About the OPV I'm definitely going to open up the machine and the whole boiler and replace all seals and descale everything real good, that includes the opv valve.


----------



## Paul Steffens (May 18, 2020)

Chipping into this post as my issue may be related.

Picked up a Gaggia Classic 2007 locally for very little and knowing that water was not flowing through grouphead. Thought this could be a blockage of a duct or solenoid valve and that a simple intervention could solve this. Once I got the machine I observed that water flows through neither grouphead nor steamwand. As the pump made noise I did not think the pump itself was the issue. But when I checked the ducts from water reservoir whilst in brew (or steam) function I noticed that no water flows upwards. That explains why no water gets to grouphead or steamwand. There seems to be a small degree of suction as water can rise with up to an inch in the duct.

This suggests there is an issue with the pump. Any observations on what the issue could be? Any recommendations in addition to deep clean and descale of duct from reservoir to pump and then pump itself to address it? Thanks all


----------



## PACMAN (Feb 11, 2021)

Paul Steffens said:


> This suggests there is an issue with the pump. Any observations on what the issue could be? Any recommendations in addition to deep clean and descale of duct from reservoir to pump and then pump itself to address it? Thanks all


 If you can easily remove the pump outlet pipe from the OPV end (rather than from the pump end) then operate the pump (taking care with any exposed electrical connections) making sure the pump outlet is pointing towards a small container (to catch any water), this will show if the pump is working and if there is a blockage further 'downstream' that is stopping water flow.
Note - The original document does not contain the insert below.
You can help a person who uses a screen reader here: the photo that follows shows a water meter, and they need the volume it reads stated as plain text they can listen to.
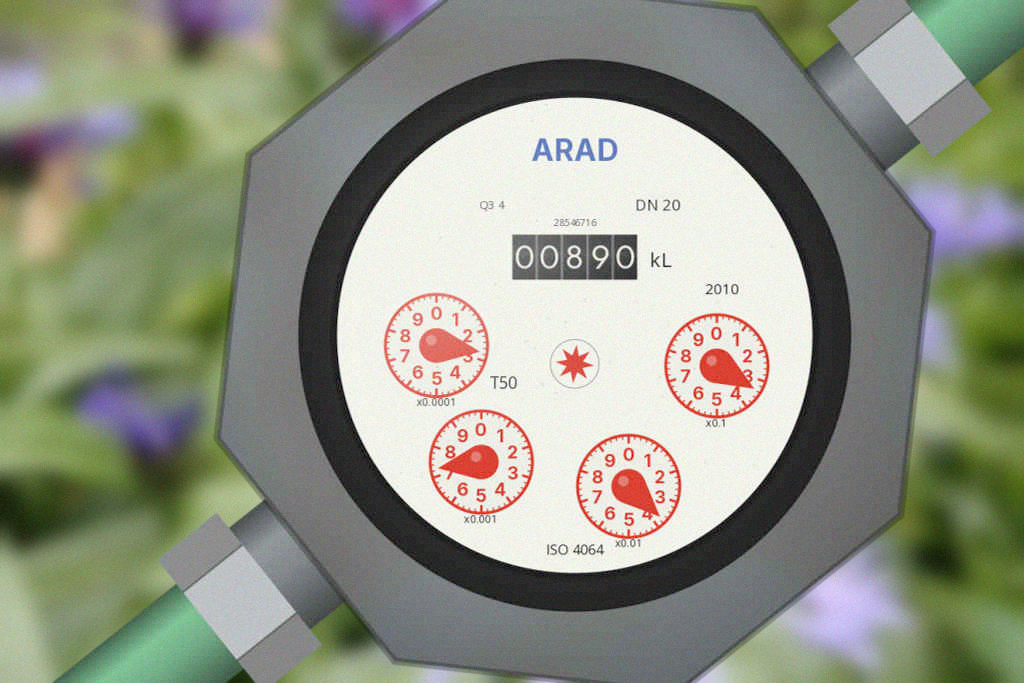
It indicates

If there is a full blockage, no matter how hard the pump 'pumps', no water will move from the tank. This will 'half split' your fault finding and allow you to either look towards the pump as the issue, or from the OPV into the grouphead as the issue.


----------



## Paul Steffens (May 18, 2020)

Thanks @PACMAN. I will follow your advice and see how far I can get


----------



## BBBean (Jul 31, 2020)

If the machine hasn't been used for a while the pump sometimes seizes up. This is just limescale and the pump can normally be resurrected by dismantling and soaking parts in citric acid solution. There are some really good videos on YouTube showing how to dismantle the ULKA pump. Be careful when disassembling though as some of the parts are rather small and lively (spring propelled).


----------



## Scouser (Jun 24, 2009)

The other thing that’s really puzzling me is that nothing is coming out of overflow/outlet pipe, which I always tend to think is a solenoid problem but like I say all been cleaned ?


----------